Cuarenta minutos más tarde Roscani se hallaba en la autostrada, conduciendo hacia el norte en dirección al hospital de Fiano Romano. Se sentía como un malabarista con demasiadas bolas en el aire, como un niño ante un mecano al que le sobran piezas. Intentó hacerlas a un lado y poner la mente en blanco, dejar que su subconsciente realizase el trabajo, utilizar el suave zumbido de los neumáticos como sonido de fondo para su espléndido silencio, su assoluta tranquillita.

Extendió el brazo y cambió la posición del retrovisor para protegerse de la deslumbrante luz del atardecer. Sintió el súbito deseo de fumar un cigarrillo; aún había un paquete en la guantera. Se disponía a sacarlo, pero se arrepintió. En cambio, abrió una bolsa marrón que había en el asiento contiguo y, en lugar de uno de los palitos de zanahoria que su mujer le había cortado, extrajo un gran biscotto de la media docena que se había comprado. Estaba a punto de darle un mordisco cuando todo regresó al punto de partida.

No había contado a nadie su hipótesis de que la pistola Llama española encontrada en el lugar de la explosión del autocar quizá no pertenecía al padre Daniel, sino a otro pasajero que estuviese allí para matarlo. ¿Por qué? Porque no disponía de datos que la respaldasen. Y sin algún tipo de prueba, pensar en aquella dirección constituía un desperdicio de tiempo y energías. No obstante, si unía esa hipótesis a la del vigesimoquinto hombre, tenía al pasajero sin contar, tal vez a alguien que hubiese comprado un billete en el último minuto, al subir, un billete que el conductor no hubiese tenido tiempo de registrar antes de que volara el autocar. Si éste era el caso, y si este hombre era quien yacía en la caja, resultaba comprensible por qué nadie se había acercado a identificarlo.
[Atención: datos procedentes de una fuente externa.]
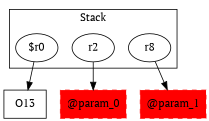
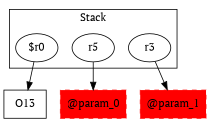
  digraph {
    fontname="PT Serif"
    rankDir=LR
    node [fontname="PT Serif"]
    edge [fontname="PT Serif"]
    "$r0"
-   r5 [label=r2]
-   r3 [label=r8]
+   r5
+   r3
    n4 [label=O13 shape=box]
    "@param_0" [color=red shape=box style="filled,dashed"]
    "@param_1" [color=red shape=box style="filled,dashed"]
    subgraph cluster_1 {
      label=Stack
      "$r0"
      r5
      r3
    }
    "$r0" -> n4
    r5 -> "@param_0"
    r3 -> "@param_1"
  }
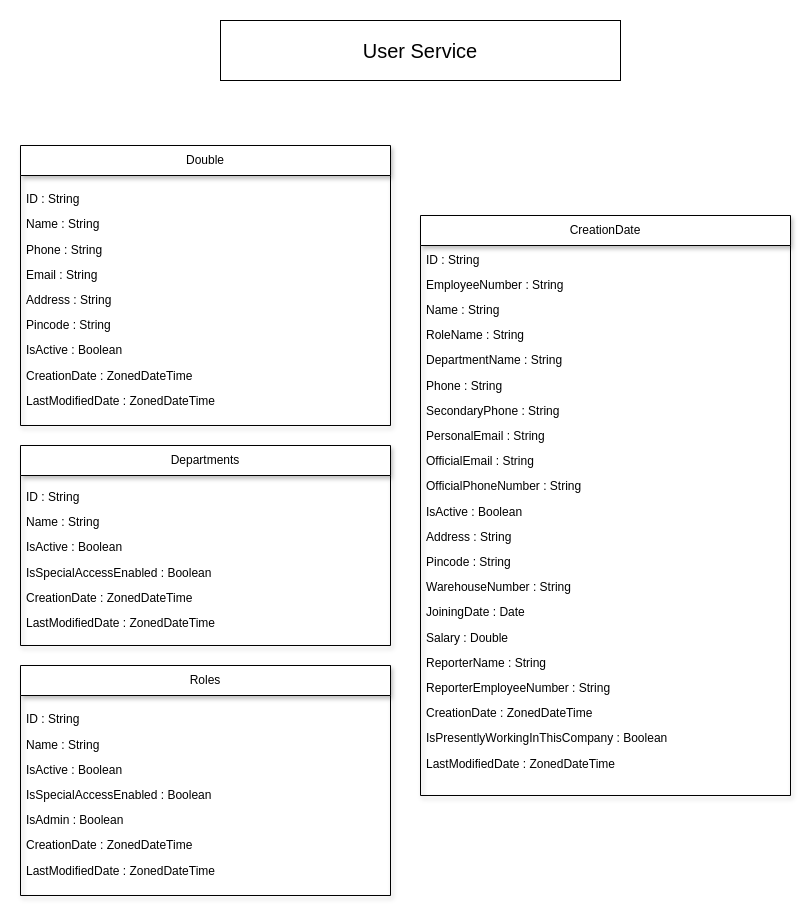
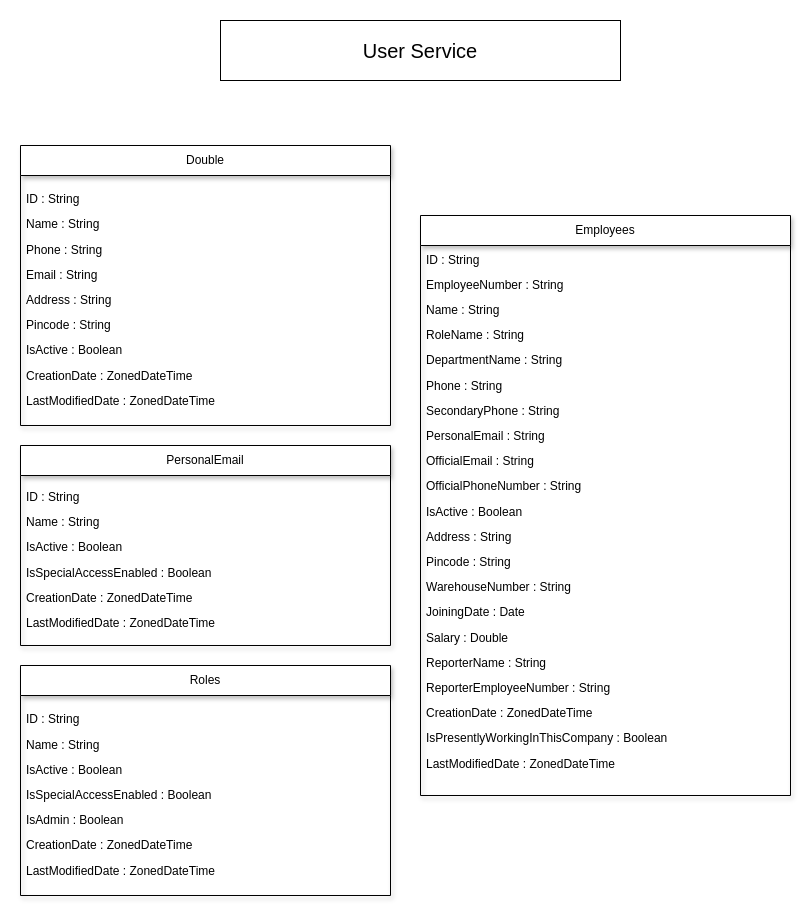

Aun así, se dijo, no era más que una conjetura. Por otro lado, la idea lo asaltaba cada vez con más fuerza. Era una corazonada, un presentimiento que le dictaban sus años de experiencia: sin duda había habido un vigesimoquinto pasajero, y éste había subido al autocar para matar al padre Daniel. Y si éste era el asesino -Roscani miró hacia el horizonte-, entonces, ¿quién voló el autobús? ¿Y por qué?